A second matter for long discussion was what approaches to psychotherapy we would cover. There was a strong preference for eclecticism, to do justice to as many forms of therapy as went by the name. How far could we stretch and still have the middle hold? The curriculum of CTP’s first year shows how much we tried to include: Freud, Reich, Klein, Fairbairn, Hartmann, Mahler, Sullivan, Bowlby, Winnicott, Kernberg, Kohut, Jung, The Multiplicists, Cognitive Therapy (Peterfreund, Powers, Thom and Chomsky). That took us till Christmas! After Christmas we introduced Existentialism and Daseins Analysis, Transpersonalism, the Religious World View (sic), Erikson, Piaget. We ended by viewing transference and defenses, as understood by some of the above theorists. By February the students were exhausted.
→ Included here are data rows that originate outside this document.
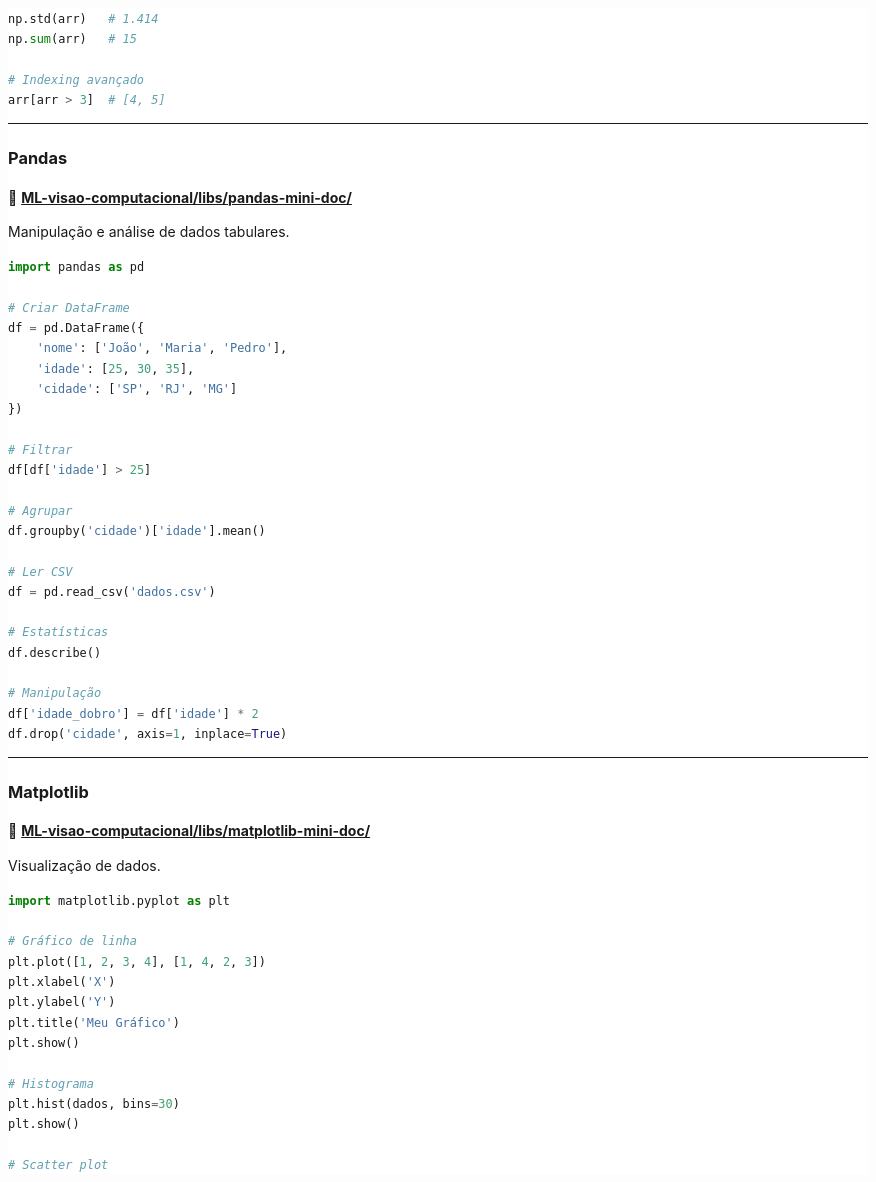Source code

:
 ```python
np.std(arr)   # 1.414
np.sum(arr)   # 15

# Indexing avançado
arr[arr > 3]  # [4, 5]
```

---

### Pandas
📁 **[ML-visao-computacional/libs/pandas-mini-doc/](./ML-visao-computacional/libs/pandas-mini-doc/)**

Manipulação e análise de dados tabulares.

```python
import pandas as pd

# Criar DataFrame
df = pd.DataFrame({
    'nome': ['João', 'Maria', 'Pedro'],
    'idade': [25, 30, 35],
    'cidade': ['SP', 'RJ', 'MG']
})

# Filtrar
df[df['idade'] > 25]

# Agrupar
df.groupby('cidade')['idade'].mean()

# Ler CSV
df = pd.read_csv('dados.csv')

# Estatísticas
df.describe()

# Manipulação
df['idade_dobro'] = df['idade'] * 2
df.drop('cidade', axis=1, inplace=True)
```

---

### Matplotlib
📁 **[ML-visao-computacional/libs/matplotlib-mini-doc/](./ML-visao-computacional/libs/matplotlib-mini-doc/)**

Visualização de dados.

```python
import matplotlib.pyplot as plt

# Gráfico de linha
plt.plot([1, 2, 3, 4], [1, 4, 2, 3])
plt.xlabel('X')
plt.ylabel('Y')
plt.title('Meu Gráfico')
plt.show()

# Histograma
plt.hist(dados, bins=30)
plt.show()

# Scatter plot
```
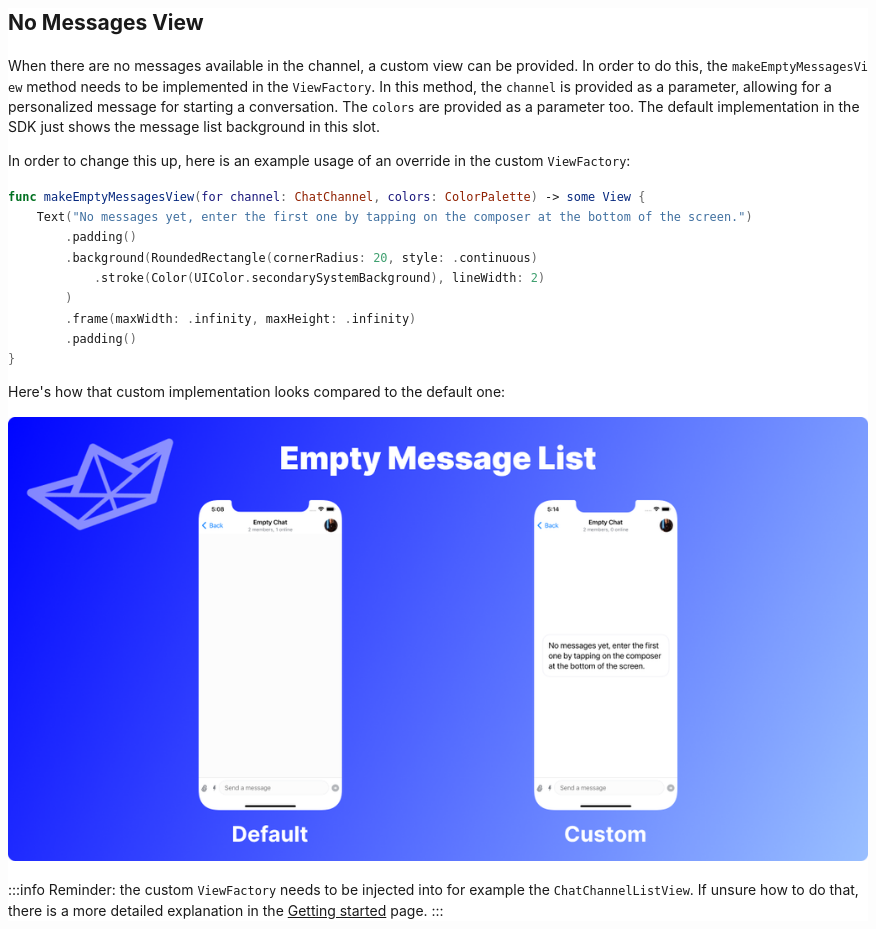 ## No Messages View

When there are no messages available in the channel, a custom view can be provided. In order to do this, the `makeEmptyMessagesView` method needs to be implemented in the `ViewFactory`. In this method, the `channel` is provided as a parameter, allowing for a personalized message for starting a conversation. The `colors` are provided as a parameter too. The default implementation in the SDK just shows the message list background in this slot.

In order to change this up, here is an example usage of an override in the custom `ViewFactory`:

```swift
func makeEmptyMessagesView(for channel: ChatChannel, colors: ColorPalette) -> some View {
    Text("No messages yet, enter the first one by tapping on the composer at the bottom of the screen.")
        .padding()
        .background(RoundedRectangle(cornerRadius: 20, style: .continuous)
            .stroke(Color(UIColor.secondarySystemBackground), lineWidth: 2)
        )
        .frame(maxWidth: .infinity, maxHeight: .infinity)
        .padding()
}
```

Here's how that custom implementation looks compared to the default one:

![Comparison of the default look of the empty message list and the custom example shown in the code above.](../../assets/empty-message-list.png)

:::info
Reminder: the custom `ViewFactory` needs to be injected into for example the `ChatChannelListView`. If unsure how to do that, there is a more detailed explanation in the [Getting started](../../getting-started) page.
:::
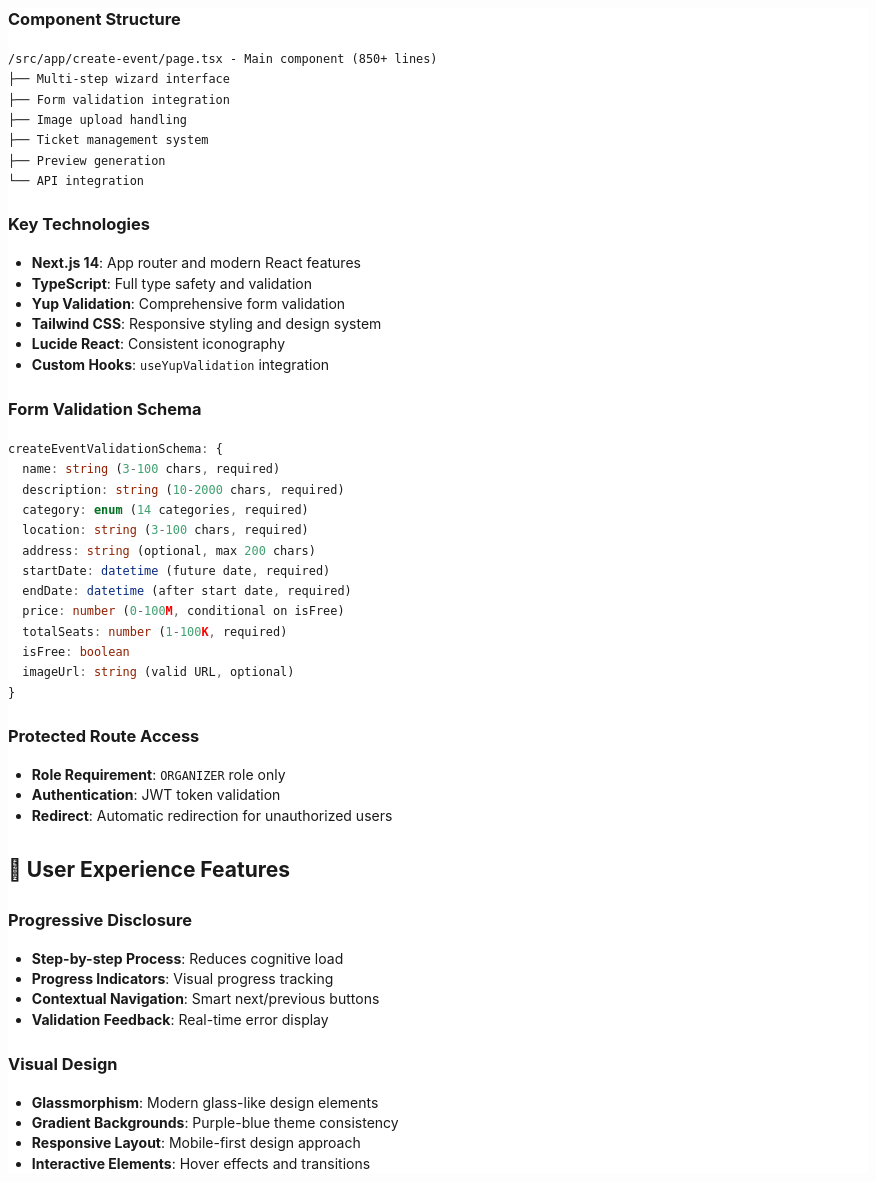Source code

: ### Component Structure
```tsx
/src/app/create-event/page.tsx - Main component (850+ lines)
├── Multi-step wizard interface
├── Form validation integration
├── Image upload handling  
├── Ticket management system
├── Preview generation
└── API integration
```

### Key Technologies
- **Next.js 14**: App router and modern React features
- **TypeScript**: Full type safety and validation
- **Yup Validation**: Comprehensive form validation
- **Tailwind CSS**: Responsive styling and design system
- **Lucide React**: Consistent iconography
- **Custom Hooks**: `useYupValidation` integration

### Form Validation Schema
```typescript
createEventValidationSchema: {
  name: string (3-100 chars, required)
  description: string (10-2000 chars, required)
  category: enum (14 categories, required)
  location: string (3-100 chars, required)
  address: string (optional, max 200 chars)
  startDate: datetime (future date, required)
  endDate: datetime (after start date, required)
  price: number (0-100M, conditional on isFree)
  totalSeats: number (1-100K, required)
  isFree: boolean
  imageUrl: string (valid URL, optional)
}
```

### Protected Route Access
- **Role Requirement**: `ORGANIZER` role only
- **Authentication**: JWT token validation
- **Redirect**: Automatic redirection for unauthorized users

## 🎨 User Experience Features

### Progressive Disclosure
- **Step-by-step Process**: Reduces cognitive load
- **Progress Indicators**: Visual progress tracking
- **Contextual Navigation**: Smart next/previous buttons
- **Validation Feedback**: Real-time error display

### Visual Design
- **Glassmorphism**: Modern glass-like design elements
- **Gradient Backgrounds**: Purple-blue theme consistency
- **Responsive Layout**: Mobile-first design approach
- **Interactive Elements**: Hover effects and transitions
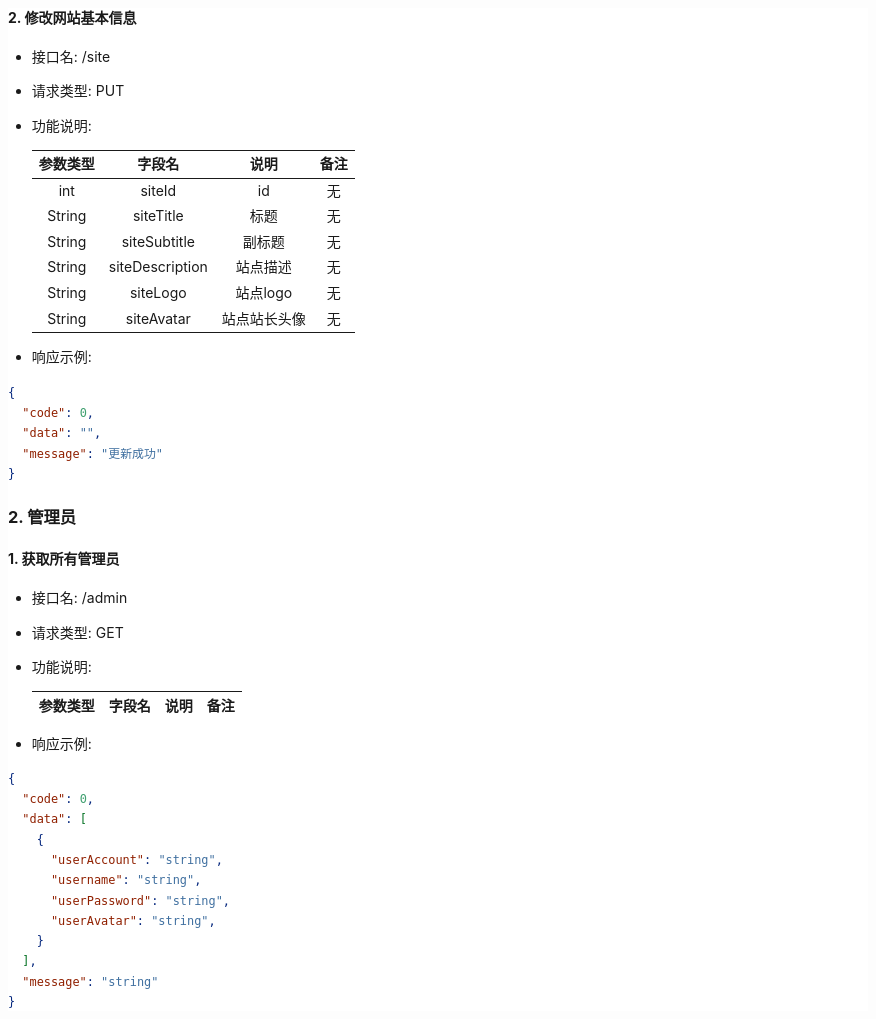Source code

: #### 2. 修改网站基本信息

* 接口名: /site
* 请求类型: PUT
* 功能说明:

    | 参数类型      | 字段名    |  说明  |  备注  |
    | :--------:  | :--------:   | :-------: | :-------: |
    | int  | siteId   | id | 无 |
    | String  | siteTitle   | 标题 | 无 |
    | String  | siteSubtitle   | 副标题 | 无 |
    | String  | siteDescription   | 站点描述 | 无 |
    | String  | siteLogo   | 站点logo | 无 |
    | String  | siteAvatar   | 站点站长头像 | 无 |

* 响应示例:

```json
{
  "code": 0,
  "data": "",
  "message": "更新成功"
}
```

### 2. 管理员

#### 1. 获取所有管理员

* 接口名: /admin
* 请求类型: GET
* 功能说明:

    | 参数类型      | 字段名    |  说明  |  备注  |
    | :--------:  | :--------:   | :-------: | :-------: |

* 响应示例:

```json
{
  "code": 0,
  "data": [
    {
      "userAccount": "string",
      "username": "string",
      "userPassword": "string",
      "userAvatar": "string",
    }
  ],
  "message": "string"
}
```
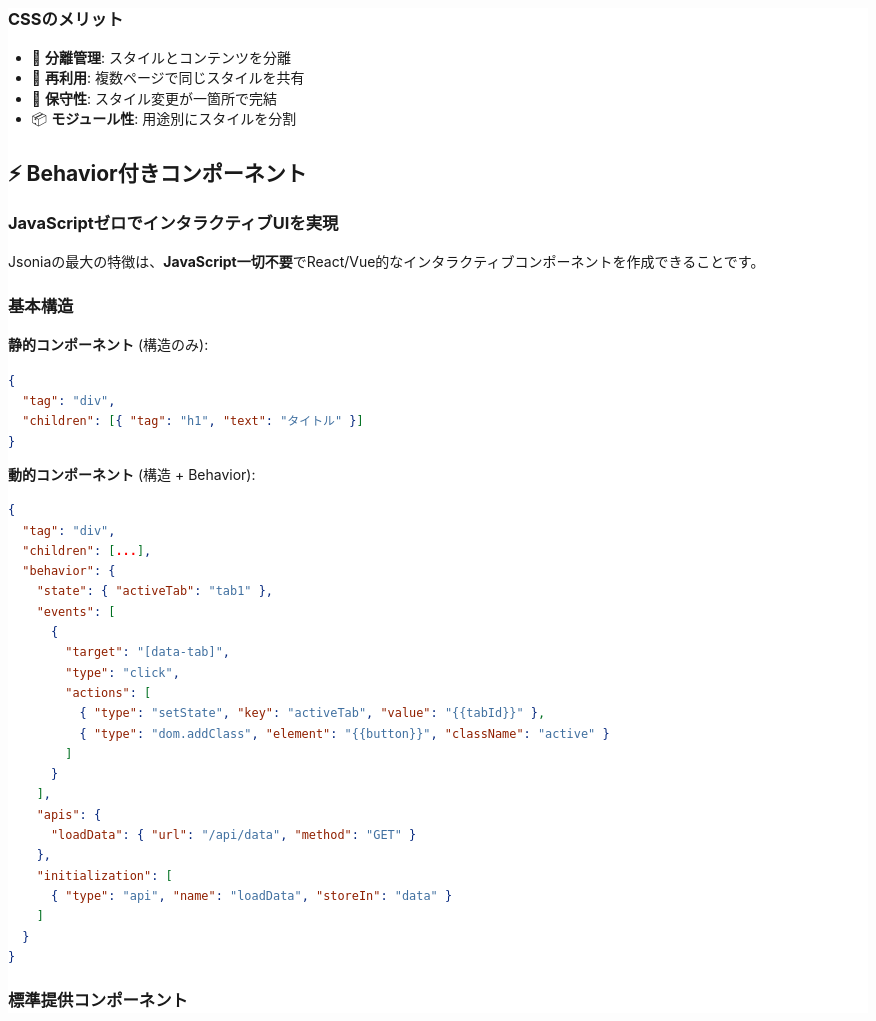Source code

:### CSSのメリット

- 📁 **分離管理**: スタイルとコンテンツを分離
- 🔄 **再利用**: 複数ページで同じスタイルを共有
- 🎯 **保守性**: スタイル変更が一箇所で完結
- 📦 **モジュール性**: 用途別にスタイルを分割

## ⚡ Behavior付きコンポーネント

### JavaScriptゼロでインタラクティブUIを実現

Jsoniaの最大の特徴は、**JavaScript一切不要**でReact/Vue的なインタラクティブコンポーネントを作成できることです。

### 基本構造

**静的コンポーネント** (構造のみ):

```json
{
  "tag": "div",
  "children": [{ "tag": "h1", "text": "タイトル" }]
}
```

**動的コンポーネント** (構造 + Behavior):

```json
{
  "tag": "div",
  "children": [...],
  "behavior": {
    "state": { "activeTab": "tab1" },
    "events": [
      {
        "target": "[data-tab]",
        "type": "click",
        "actions": [
          { "type": "setState", "key": "activeTab", "value": "{{tabId}}" },
          { "type": "dom.addClass", "element": "{{button}}", "className": "active" }
        ]
      }
    ],
    "apis": {
      "loadData": { "url": "/api/data", "method": "GET" }
    },
    "initialization": [
      { "type": "api", "name": "loadData", "storeIn": "data" }
    ]
  }
}
```

### 標準提供コンポーネント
Though the topics of the lecture series were new, those who planned the curriculum of the new school essentially adopted the programme of the Kendal Group. It had been ‘tested’ the year(s) before by those students and they were given full credit. They joined a group of new candidates, most of whom were unknown to most of the Faculty; this was a new feature. Those you are likely to know are Alan Davis, Lynda Frewin, Kim Gilbert, Melanie Reeves, and Walter Jarsky.

Joel had said during the planning phase that the new institute should be a learning community. That is, that the faculty should undergo the same training (with the exception of the groups) as the students. So it was that the faculty made up the third stream of students who met for those first lectures in 1986.